╭─ Records to use
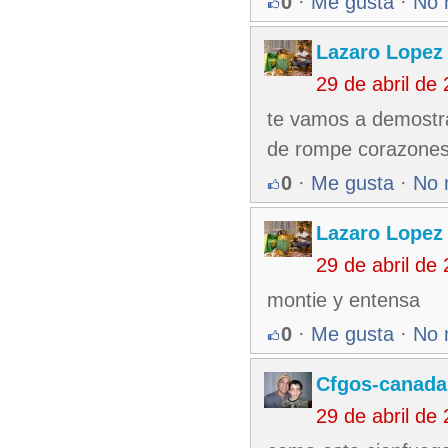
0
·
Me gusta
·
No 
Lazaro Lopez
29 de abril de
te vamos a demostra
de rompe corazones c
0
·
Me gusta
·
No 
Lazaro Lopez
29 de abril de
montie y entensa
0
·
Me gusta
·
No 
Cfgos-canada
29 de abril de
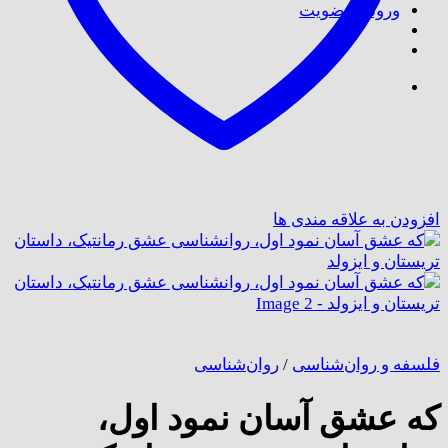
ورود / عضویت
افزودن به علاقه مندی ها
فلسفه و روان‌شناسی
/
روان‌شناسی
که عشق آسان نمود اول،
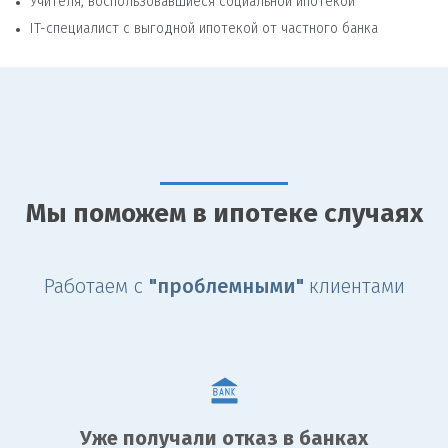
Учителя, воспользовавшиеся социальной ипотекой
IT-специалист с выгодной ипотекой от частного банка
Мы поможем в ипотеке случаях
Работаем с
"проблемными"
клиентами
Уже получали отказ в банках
╰─
Task item -
Across the entries above, how many lines contain "ипотекой"? Provide only the count.

Answer section -
2